Task directions:
Render every line from the one containing "mkdir -p ~/.icons/default" up to and including the one containing "to the name of the theme." as a Markdown table with the columns Number and Line. Number each line in order and leave out blank lines.

Input material:

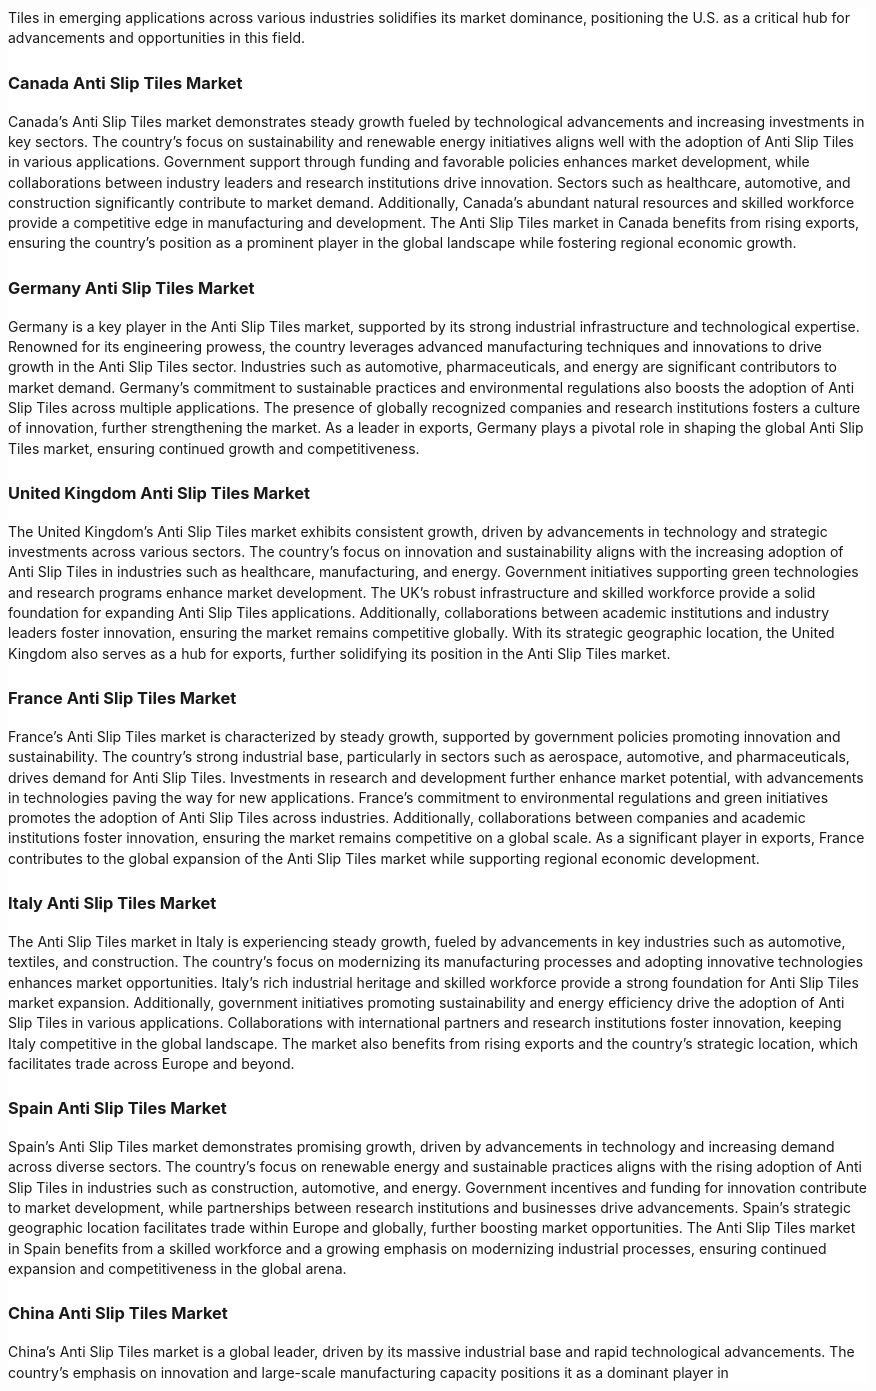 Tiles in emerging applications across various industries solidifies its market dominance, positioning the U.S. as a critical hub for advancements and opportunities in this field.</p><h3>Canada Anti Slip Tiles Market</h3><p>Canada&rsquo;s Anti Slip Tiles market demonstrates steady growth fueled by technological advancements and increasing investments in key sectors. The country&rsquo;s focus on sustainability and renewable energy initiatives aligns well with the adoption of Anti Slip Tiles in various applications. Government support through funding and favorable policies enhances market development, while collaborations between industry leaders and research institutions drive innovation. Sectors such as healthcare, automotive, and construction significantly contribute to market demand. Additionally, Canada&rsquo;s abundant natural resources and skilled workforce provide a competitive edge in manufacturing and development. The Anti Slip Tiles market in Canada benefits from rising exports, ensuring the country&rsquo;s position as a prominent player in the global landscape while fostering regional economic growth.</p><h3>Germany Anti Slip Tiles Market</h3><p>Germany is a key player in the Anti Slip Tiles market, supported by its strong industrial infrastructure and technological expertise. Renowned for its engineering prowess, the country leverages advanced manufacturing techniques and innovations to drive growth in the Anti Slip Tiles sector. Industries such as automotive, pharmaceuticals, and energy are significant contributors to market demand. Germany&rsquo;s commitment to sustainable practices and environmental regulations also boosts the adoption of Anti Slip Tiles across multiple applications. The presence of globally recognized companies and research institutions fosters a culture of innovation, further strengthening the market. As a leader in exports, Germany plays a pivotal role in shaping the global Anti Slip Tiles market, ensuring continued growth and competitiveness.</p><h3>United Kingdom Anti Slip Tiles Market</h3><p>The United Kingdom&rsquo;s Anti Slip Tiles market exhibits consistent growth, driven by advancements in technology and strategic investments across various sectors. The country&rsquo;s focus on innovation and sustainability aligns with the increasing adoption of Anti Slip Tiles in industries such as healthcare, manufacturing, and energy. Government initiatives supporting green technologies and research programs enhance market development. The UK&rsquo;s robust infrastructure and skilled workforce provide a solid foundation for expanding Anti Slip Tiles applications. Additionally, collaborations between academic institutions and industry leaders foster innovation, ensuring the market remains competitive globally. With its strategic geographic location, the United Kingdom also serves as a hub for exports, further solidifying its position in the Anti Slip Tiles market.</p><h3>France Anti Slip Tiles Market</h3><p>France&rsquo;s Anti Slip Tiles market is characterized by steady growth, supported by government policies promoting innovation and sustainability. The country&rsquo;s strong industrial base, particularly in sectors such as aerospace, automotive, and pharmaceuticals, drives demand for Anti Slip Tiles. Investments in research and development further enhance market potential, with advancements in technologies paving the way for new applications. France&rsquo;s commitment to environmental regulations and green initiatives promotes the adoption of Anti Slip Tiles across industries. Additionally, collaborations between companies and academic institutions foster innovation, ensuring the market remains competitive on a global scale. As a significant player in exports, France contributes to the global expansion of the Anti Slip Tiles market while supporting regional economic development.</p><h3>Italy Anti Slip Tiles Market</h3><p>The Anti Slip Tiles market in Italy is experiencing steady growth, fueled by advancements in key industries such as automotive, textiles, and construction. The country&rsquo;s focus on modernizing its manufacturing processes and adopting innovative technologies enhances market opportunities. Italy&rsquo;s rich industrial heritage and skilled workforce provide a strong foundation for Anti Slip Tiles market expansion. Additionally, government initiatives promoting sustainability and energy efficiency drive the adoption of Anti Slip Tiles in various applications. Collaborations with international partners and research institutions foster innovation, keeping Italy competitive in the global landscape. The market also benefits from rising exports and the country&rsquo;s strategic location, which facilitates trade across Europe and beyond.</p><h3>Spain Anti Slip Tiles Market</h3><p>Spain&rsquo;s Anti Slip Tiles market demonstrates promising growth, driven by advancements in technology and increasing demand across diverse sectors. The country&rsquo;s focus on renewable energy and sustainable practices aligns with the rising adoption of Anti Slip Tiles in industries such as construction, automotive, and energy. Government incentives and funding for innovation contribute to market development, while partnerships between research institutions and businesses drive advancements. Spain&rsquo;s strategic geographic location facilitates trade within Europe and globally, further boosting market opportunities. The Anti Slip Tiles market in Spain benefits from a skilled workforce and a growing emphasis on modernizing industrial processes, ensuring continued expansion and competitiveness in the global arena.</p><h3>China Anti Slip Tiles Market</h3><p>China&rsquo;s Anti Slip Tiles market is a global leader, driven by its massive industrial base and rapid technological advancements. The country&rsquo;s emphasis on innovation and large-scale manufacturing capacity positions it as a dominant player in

--

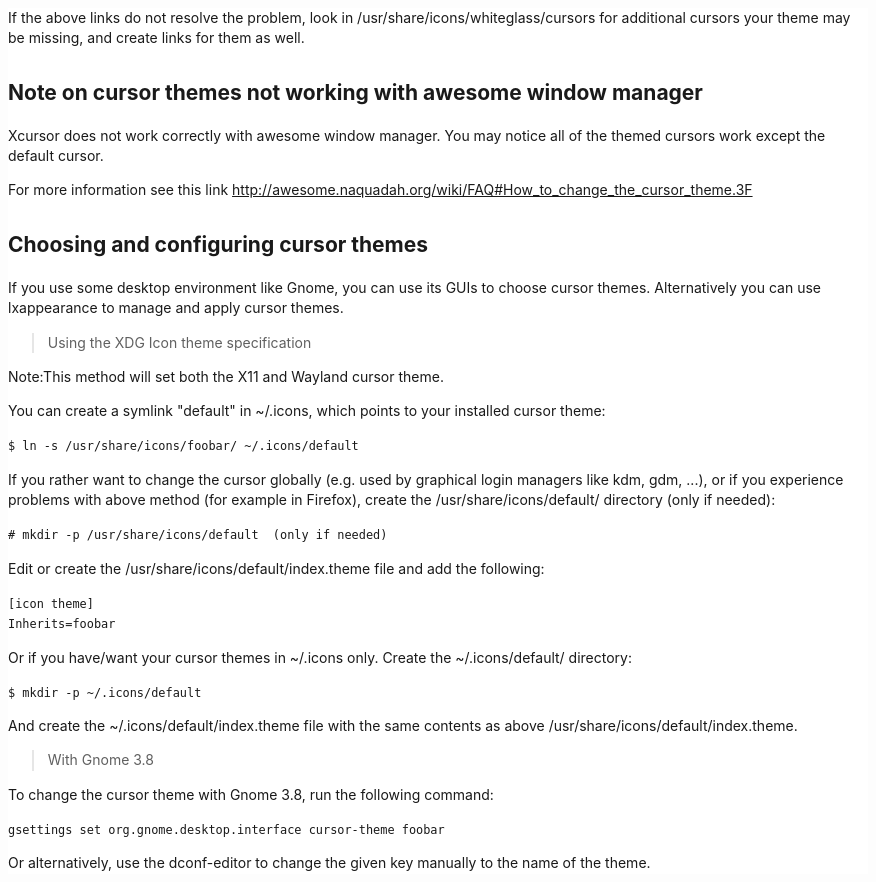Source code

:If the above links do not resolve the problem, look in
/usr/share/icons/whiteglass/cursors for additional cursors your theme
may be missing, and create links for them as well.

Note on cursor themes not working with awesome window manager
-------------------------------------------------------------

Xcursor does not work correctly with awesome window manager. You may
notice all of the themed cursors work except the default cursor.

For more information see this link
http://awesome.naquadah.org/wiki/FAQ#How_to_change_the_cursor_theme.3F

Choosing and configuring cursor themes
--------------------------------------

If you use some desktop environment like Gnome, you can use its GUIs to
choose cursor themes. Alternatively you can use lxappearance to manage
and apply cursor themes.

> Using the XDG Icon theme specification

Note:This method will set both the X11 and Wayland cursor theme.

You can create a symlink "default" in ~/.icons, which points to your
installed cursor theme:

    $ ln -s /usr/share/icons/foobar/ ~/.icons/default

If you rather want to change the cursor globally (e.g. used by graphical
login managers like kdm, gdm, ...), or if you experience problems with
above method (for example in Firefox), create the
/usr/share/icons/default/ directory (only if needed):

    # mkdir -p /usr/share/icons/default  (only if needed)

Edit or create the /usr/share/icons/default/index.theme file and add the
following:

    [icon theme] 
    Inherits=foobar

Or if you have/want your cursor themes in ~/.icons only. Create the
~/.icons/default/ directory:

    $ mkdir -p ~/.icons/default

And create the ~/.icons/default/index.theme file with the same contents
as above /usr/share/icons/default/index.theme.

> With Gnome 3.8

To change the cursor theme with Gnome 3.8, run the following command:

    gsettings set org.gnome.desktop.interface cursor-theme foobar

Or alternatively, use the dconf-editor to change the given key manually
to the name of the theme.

...

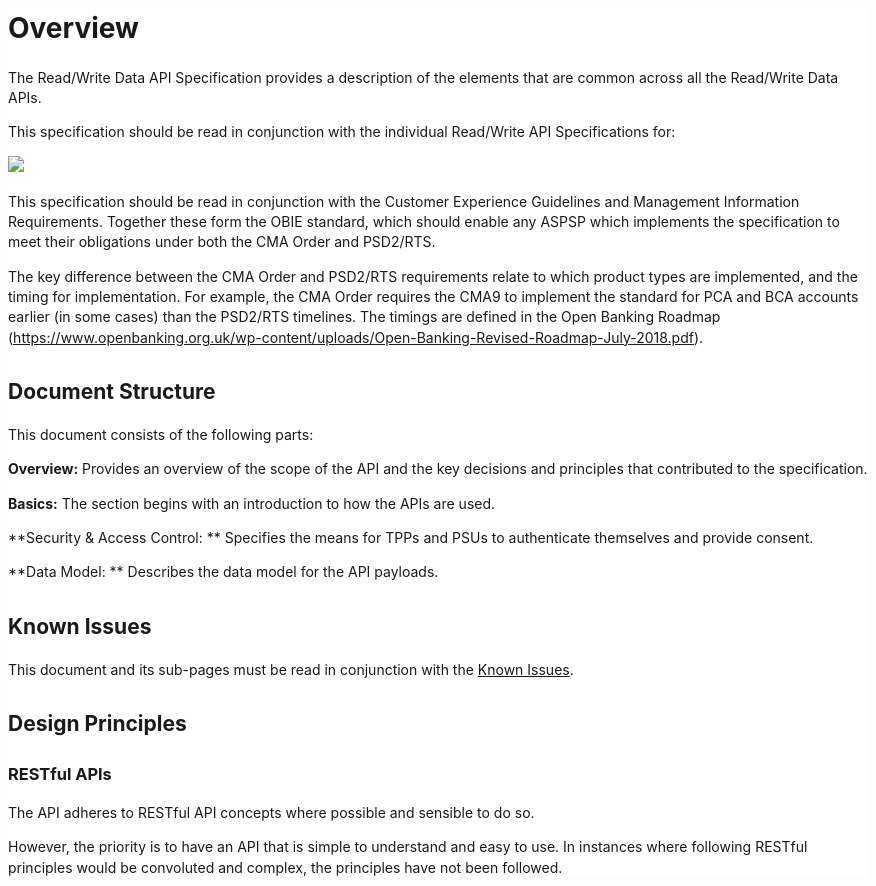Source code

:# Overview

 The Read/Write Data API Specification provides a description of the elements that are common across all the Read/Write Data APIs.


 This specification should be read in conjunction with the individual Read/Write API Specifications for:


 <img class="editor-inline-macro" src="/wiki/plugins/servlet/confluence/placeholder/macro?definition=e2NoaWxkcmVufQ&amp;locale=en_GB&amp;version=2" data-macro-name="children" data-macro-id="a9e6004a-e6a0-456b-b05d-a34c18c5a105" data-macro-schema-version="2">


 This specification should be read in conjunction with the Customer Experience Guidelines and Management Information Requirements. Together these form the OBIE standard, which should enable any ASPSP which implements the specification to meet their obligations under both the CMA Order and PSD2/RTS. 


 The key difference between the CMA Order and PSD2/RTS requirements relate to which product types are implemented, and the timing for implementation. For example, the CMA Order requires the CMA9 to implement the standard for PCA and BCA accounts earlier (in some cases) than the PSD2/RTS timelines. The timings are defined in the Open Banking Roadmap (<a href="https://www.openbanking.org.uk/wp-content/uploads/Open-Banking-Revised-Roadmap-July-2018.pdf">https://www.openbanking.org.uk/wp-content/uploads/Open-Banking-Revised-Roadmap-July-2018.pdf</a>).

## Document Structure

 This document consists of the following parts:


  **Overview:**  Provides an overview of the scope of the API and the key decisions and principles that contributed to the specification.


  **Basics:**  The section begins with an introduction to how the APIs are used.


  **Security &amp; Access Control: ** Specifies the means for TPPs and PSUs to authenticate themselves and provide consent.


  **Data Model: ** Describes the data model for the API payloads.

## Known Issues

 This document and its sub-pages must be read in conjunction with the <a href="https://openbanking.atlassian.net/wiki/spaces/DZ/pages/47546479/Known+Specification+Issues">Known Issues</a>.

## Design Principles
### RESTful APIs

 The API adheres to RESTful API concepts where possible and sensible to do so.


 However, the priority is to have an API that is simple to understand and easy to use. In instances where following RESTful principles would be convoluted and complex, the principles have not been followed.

Reply to the exercise:
| Number | Line |
|---|---|
| 1 |     $ mkdir -p ~/.icons/default |
| 2 | And create the ~/.icons/default/index.theme file with the same contents |
| 3 | as above /usr/share/icons/default/index.theme. |
| 4 | > With Gnome 3.8 |
| 5 | To change the cursor theme with Gnome 3.8, run the following command: |
| 6 |     gsettings set org.gnome.desktop.interface cursor-theme foobar |
| 7 | Or alternatively, use the dconf-editor to change the given key manually |
| 8 | to the name of the theme. |